Der vom Angeklagten gegen dieses Urteil erhobenen, auf § 281 Abs 1 Z 5, 5 a, 6 und 10 StPO gestützten Nichtigkeitsbeschwerde kommt in Ansehung des geltend gemachten Nichtigkeitsgrundes nach der Z 6 der zitierten Gesetzesstelle Berechtigung zu.

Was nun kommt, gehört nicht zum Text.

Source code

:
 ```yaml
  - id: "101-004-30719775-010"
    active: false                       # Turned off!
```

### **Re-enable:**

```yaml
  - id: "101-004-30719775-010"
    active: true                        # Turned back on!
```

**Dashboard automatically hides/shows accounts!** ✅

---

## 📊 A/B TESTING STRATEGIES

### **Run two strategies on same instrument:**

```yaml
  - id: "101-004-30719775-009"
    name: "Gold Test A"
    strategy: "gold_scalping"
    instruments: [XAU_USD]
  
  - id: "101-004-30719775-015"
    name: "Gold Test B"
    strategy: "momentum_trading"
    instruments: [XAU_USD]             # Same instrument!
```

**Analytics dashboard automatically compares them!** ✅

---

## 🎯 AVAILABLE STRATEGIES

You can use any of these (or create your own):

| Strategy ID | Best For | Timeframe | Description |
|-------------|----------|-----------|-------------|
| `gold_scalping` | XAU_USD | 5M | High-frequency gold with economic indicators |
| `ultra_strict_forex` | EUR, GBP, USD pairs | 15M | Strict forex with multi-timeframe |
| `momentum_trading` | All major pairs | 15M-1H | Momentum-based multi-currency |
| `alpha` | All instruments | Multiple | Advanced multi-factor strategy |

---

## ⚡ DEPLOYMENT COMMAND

Von der Staatsanwaltschaft wurde die in Rede stehende Tat als Verbrechen der Vergewaltigung nach § 201 Abs 2 StGB beurteilt. Das Schöffengericht führte im bekämpften Urteil nicht aus, daß und aus welchen Verdachtsgründen die Tat allenfalls als Verbrechen der Vergewaltigung nach § 201 Abs 1 StGB gewertet werden könnte und stellte auch keine in diese Richtung deutenden Verdachtsumstände fest. Im Gegenteil: Es bezog sich in seinen Entscheidungsgründen darauf, daß sie "nicht mehr allein" dem § 201 Abs 2 StGB zu unterstellen sei, sondern auch die Deliktsqualifikation nach § 201 Abs 3 StGB erfülle.

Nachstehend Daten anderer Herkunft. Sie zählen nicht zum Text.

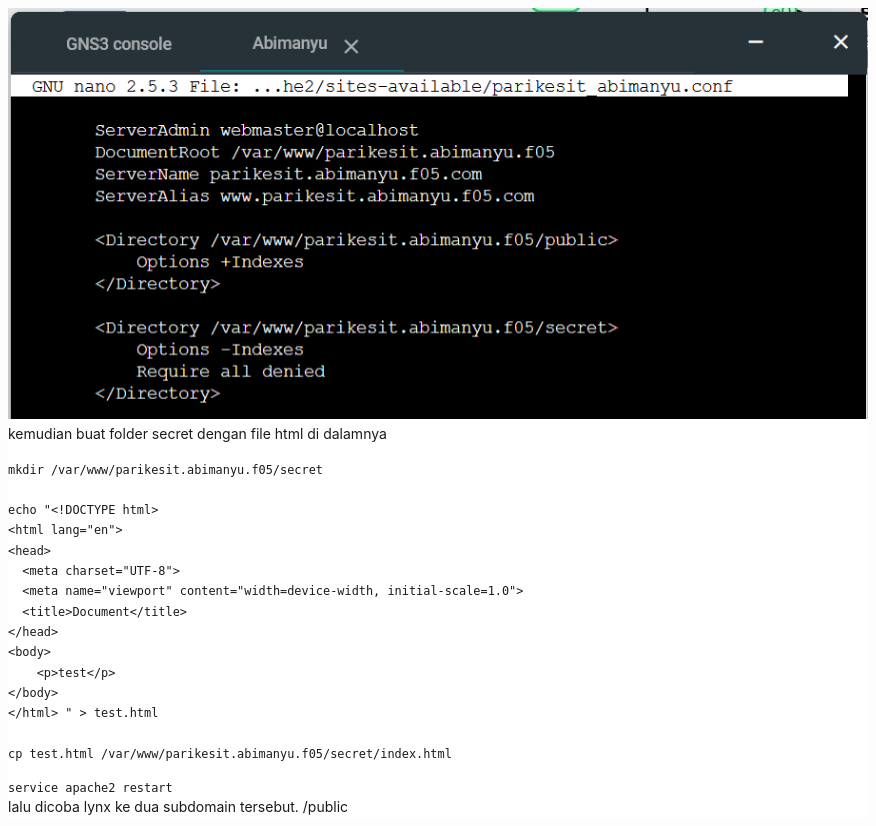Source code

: ![Alt text](images/image2.png)  
kemudian buat folder secret dengan file html di dalamnya

```
mkdir /var/www/parikesit.abimanyu.f05/secret

echo "<!DOCTYPE html>
<html lang="en">
<head>
  <meta charset="UTF-8">
  <meta name="viewport" content="width=device-width, initial-scale=1.0">
  <title>Document</title>
</head>
<body>
    <p>test</p>
</body>
</html> " > test.html

cp test.html /var/www/parikesit.abimanyu.f05/secret/index.html
```

`service apache2 restart`  
lalu dicoba lynx ke dua subdomain tersebut.
/public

Die Strafdrohung einer nach § 201 Abs 3 StGB qualifizierten sogenannten minderschweren Vergewaltigung nach § 201 Abs 2 StGB reicht von einem bis zu zehn Jahren Freiheitsstrafe und fällt demnach auch bei Annahme der genannten Qualifikation in die Entscheidungskompetenz des Schöffengerichtes. Der vom Erstgericht herangezogene Strafsatz von fünf bis zu 15 Jahren Freiheitsstrafe gilt hingegen nur für eine nach § 201 Abs 3 StGB qualifizierte Vergewaltigung nach § 201 Abs 1 StGB; eine solche ist aber vorliegend nicht unter Anklage gestellt und wird auch vom Schöffengericht nach dem Inhalt seines Unzuständigkeitsurteils nicht angenommen.

Demnach hat das Erstgericht, wie der Angeklagte in seiner Nichtigkeitsbeschwerde zutreffend aufzeigt, zu Unrecht seine Unzuständigkeit ausgesprochen, weil es an einer Grundlage für die Annahme einer Kompetenz des Geschworenengerichtes fehlt.

Aus den aufgezeigten Erwägungen war daher das angefochtene Urteil zu kassieren und dem Erstgericht die Verhandlung und Urteilsfällung aufzutragen (§§ 285 e, 288 Abs 2 Z 2 StPO), ohne daß es noch erforderlich wäre, auf die weiteren Beschwerdeausführungen einzugehen, zu denen nur am Rande angemerkt sei, daß sie schon deshalb unbeachtlich bleiben müßten, weil Gründe der geltend gemachten Art (§ 281 Abs 1 Z 5, 5 a und 10 StPO) nur ein in der Sache selbst ergehendes Urteil betreffen könnten (vgl Mayerhofer-Rieder StPO3 § 281 Z 6 E 2 und 7).